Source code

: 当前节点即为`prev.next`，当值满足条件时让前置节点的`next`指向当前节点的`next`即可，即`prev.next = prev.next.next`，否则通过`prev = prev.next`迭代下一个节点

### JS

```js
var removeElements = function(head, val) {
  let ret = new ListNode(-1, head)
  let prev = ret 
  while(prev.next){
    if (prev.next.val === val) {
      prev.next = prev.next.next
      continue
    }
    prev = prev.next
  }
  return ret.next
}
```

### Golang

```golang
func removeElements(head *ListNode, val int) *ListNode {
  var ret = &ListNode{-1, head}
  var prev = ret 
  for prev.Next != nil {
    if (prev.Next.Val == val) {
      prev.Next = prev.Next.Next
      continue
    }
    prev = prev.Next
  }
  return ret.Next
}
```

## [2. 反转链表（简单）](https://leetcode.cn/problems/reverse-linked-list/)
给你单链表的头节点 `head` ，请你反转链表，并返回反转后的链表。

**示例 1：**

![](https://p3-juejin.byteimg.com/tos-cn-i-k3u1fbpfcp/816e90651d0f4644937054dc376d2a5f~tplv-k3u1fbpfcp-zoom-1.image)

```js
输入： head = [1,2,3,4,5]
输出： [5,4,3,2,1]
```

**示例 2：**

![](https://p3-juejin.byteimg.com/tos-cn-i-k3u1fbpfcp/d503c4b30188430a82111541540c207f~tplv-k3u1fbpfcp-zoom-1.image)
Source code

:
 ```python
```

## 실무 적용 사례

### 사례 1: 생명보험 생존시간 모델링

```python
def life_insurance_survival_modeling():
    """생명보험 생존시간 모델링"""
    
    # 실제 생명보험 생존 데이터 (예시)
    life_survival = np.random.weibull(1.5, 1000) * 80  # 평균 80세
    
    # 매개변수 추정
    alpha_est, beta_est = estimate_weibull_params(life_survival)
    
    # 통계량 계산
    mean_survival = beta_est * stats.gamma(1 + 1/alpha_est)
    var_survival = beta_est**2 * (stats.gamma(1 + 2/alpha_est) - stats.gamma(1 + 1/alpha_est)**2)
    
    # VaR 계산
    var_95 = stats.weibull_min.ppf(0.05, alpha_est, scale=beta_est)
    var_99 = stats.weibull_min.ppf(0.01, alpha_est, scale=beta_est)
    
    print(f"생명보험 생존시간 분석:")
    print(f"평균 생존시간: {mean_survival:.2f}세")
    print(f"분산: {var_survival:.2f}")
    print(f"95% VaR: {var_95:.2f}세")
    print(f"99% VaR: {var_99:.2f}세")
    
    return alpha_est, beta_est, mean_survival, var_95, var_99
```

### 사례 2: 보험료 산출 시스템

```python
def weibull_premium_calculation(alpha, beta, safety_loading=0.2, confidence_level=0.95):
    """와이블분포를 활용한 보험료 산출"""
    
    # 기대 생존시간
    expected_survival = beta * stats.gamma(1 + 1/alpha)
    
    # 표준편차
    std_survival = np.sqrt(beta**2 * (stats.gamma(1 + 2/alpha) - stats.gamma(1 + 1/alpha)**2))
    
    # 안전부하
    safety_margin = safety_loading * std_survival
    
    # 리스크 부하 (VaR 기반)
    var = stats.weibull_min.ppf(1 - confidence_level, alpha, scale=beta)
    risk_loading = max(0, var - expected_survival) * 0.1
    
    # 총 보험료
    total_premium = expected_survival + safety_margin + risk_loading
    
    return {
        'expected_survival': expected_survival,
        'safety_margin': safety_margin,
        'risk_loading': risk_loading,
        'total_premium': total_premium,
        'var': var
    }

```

### TASK GOAL
Using the listing, collect all lines in which the string "생명보험" is found.

### YOUR RESPONSE
### 사례 1: 생명보험 생존시간 모델링
    """생명보험 생존시간 모델링"""
    # 실제 생명보험 생존 데이터 (예시)
    print(f"생명보험 생존시간 분석:")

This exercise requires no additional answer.